**Apply what you read:**
#1 Please output the duty credit passage from "As per assessment" to "to such invoices." with no changes.
#2 Condense the paragraph of the duty credit passage that opens with "As per assessment statement" into a short bulleted list that keeps its main facts.

:: Passage to read

As per assessment statement received from Range Supdt. I/c M/s. KIOCL, the duty assessed at Sr. No. 1 is portion of Basic Customs duty. In case of Sr. No. 2 and 3, the original invoices are not proper duty paying documents in terms of Rule 57G(2) and hence provision of Rule 57E will also not apply to such invoices.

ii. they have received the same inputs from said 100% EOU and availed the credit of entire duty paid overlooking purposely and wilfully the restrictive clause of the said Notification. The details are as under:

 ________________________________________________________________________
S.           Invoice No. & Dt.        R.G. 23A Part-II    Credit availed
No.                                   E. No. & Date            Rs.
________________________________________________________________________
1.                 12                 54 -22/04/96        49,24,719/-
              23/3/1996
________________________________________________________________________
 

iii. they have received the short quantity than shown in the documents i.e. invoice/AR1A, but instead of taking the proportionate credit of duty, they have availed full credit, the detail of which are as under:
 ________________________________________________________________________
S.           Invoice No. & Dt.        Qty. on which  Actual loaded qty. as
No.                                   duty has been  shown in in-
                                         paid        voice/ARIA
_________________________________________________________________________
1.                  12                58,000 M.T.       57,365 M.T.

::::
:: Dataset content

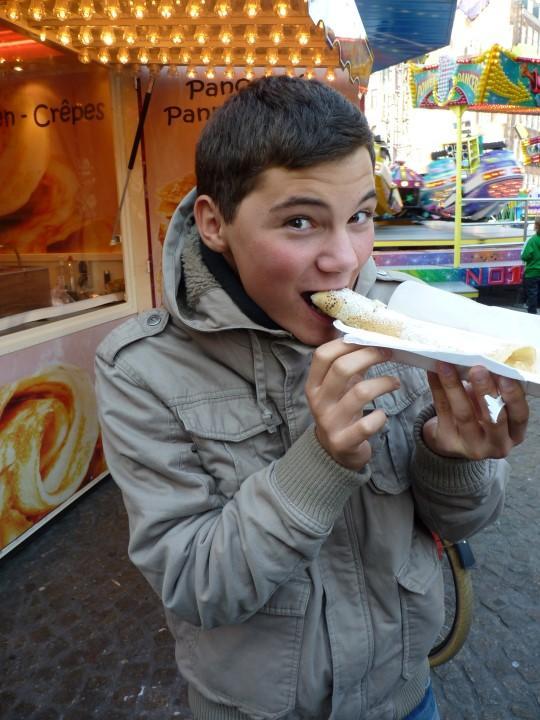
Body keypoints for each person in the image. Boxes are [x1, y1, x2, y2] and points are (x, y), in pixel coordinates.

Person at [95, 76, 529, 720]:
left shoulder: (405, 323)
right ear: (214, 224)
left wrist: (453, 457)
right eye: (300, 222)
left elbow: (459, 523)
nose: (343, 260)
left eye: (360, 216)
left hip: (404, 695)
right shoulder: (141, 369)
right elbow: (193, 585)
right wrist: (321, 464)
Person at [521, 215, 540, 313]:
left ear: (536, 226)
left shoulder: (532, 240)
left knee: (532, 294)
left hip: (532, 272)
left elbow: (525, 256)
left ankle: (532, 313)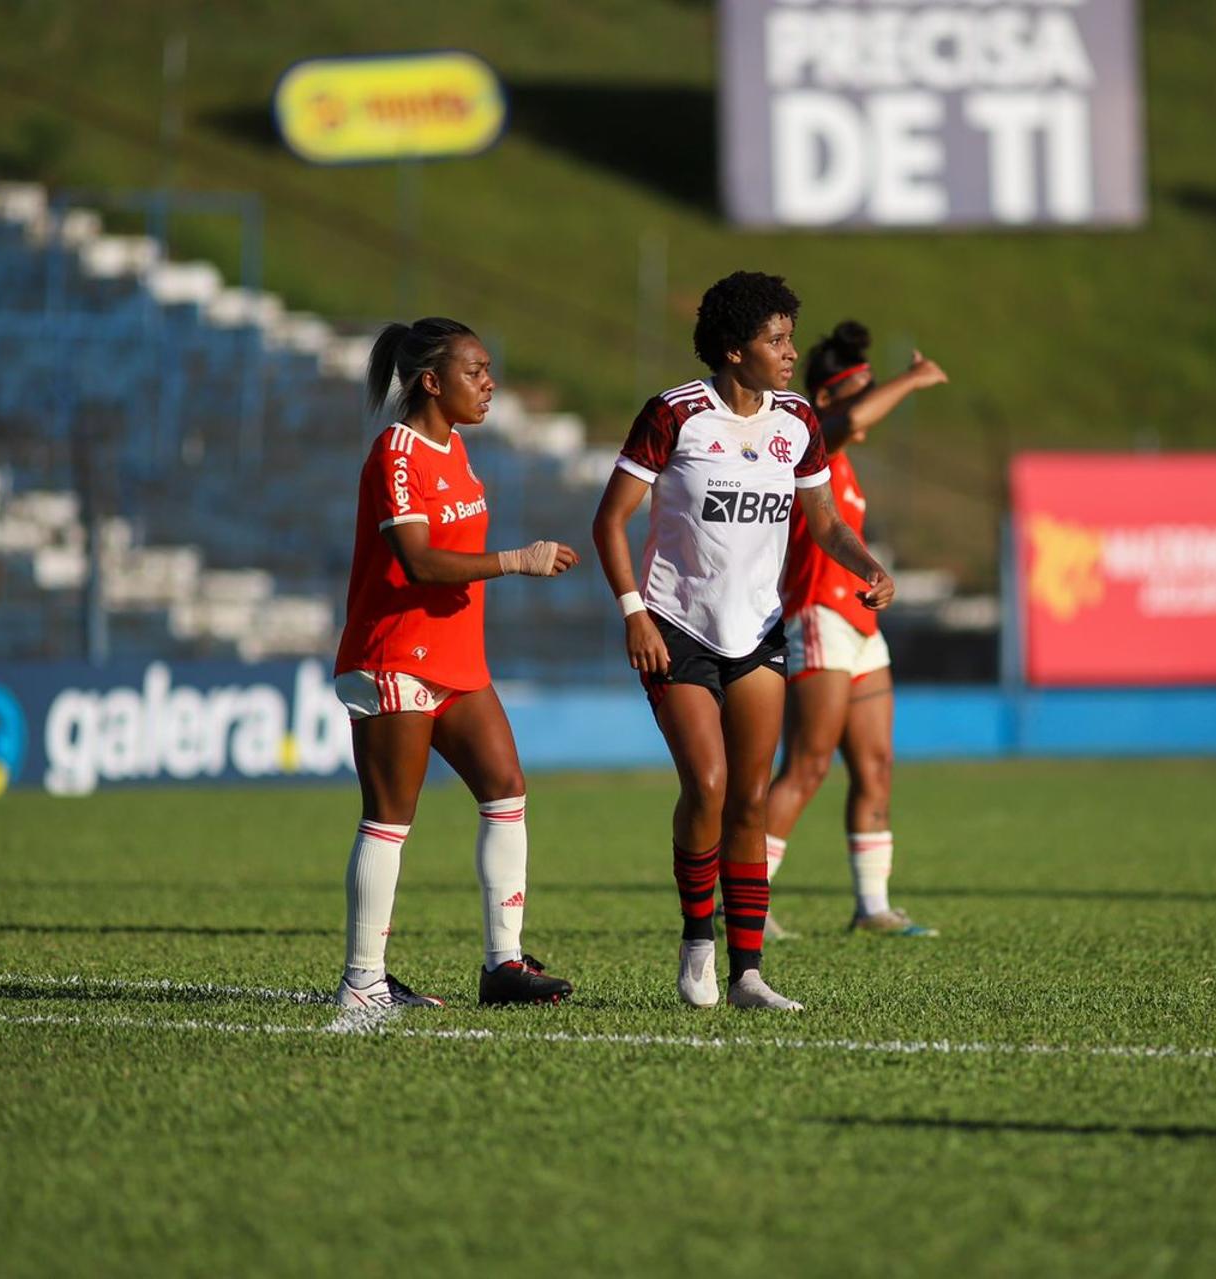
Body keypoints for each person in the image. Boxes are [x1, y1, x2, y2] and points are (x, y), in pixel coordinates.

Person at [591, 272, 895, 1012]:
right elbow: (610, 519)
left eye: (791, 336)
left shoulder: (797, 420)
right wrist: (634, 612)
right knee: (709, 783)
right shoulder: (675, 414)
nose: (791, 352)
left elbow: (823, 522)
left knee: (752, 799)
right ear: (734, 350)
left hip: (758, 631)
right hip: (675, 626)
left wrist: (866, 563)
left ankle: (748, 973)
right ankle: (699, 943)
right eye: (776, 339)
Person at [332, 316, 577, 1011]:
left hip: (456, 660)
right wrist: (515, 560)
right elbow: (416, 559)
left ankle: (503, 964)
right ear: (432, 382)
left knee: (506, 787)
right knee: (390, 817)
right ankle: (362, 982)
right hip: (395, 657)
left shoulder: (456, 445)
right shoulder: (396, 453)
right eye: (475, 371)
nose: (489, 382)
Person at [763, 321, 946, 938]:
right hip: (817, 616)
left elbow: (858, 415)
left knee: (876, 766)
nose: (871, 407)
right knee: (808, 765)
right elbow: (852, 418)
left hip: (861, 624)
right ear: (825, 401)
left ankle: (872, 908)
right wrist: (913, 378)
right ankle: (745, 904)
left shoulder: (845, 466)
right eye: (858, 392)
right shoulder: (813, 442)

::::

**Task answers:**
#1
As per assessment statement received from Range Supdt. I/c M/s. KIOCL, the duty assessed at Sr. No. 1 is portion of Basic Customs duty. In case of Sr. No. 2 and 3, the original invoices are not proper duty paying documents in terms of Rule 57G(2) and hence provision of Rule 57E will also not apply to such invoices.

#2
- According to the assessment statement from the Range Supdt. in charge of M/s. KIOCL, the duty assessed at Sr. No. 1 is a portion of Basic Customs duty.
- For Sr. Nos. 2 and 3, the original invoices are not proper duty paying documents under Rule 57G(2).
- Rule 57E therefore does not apply to those invoices either.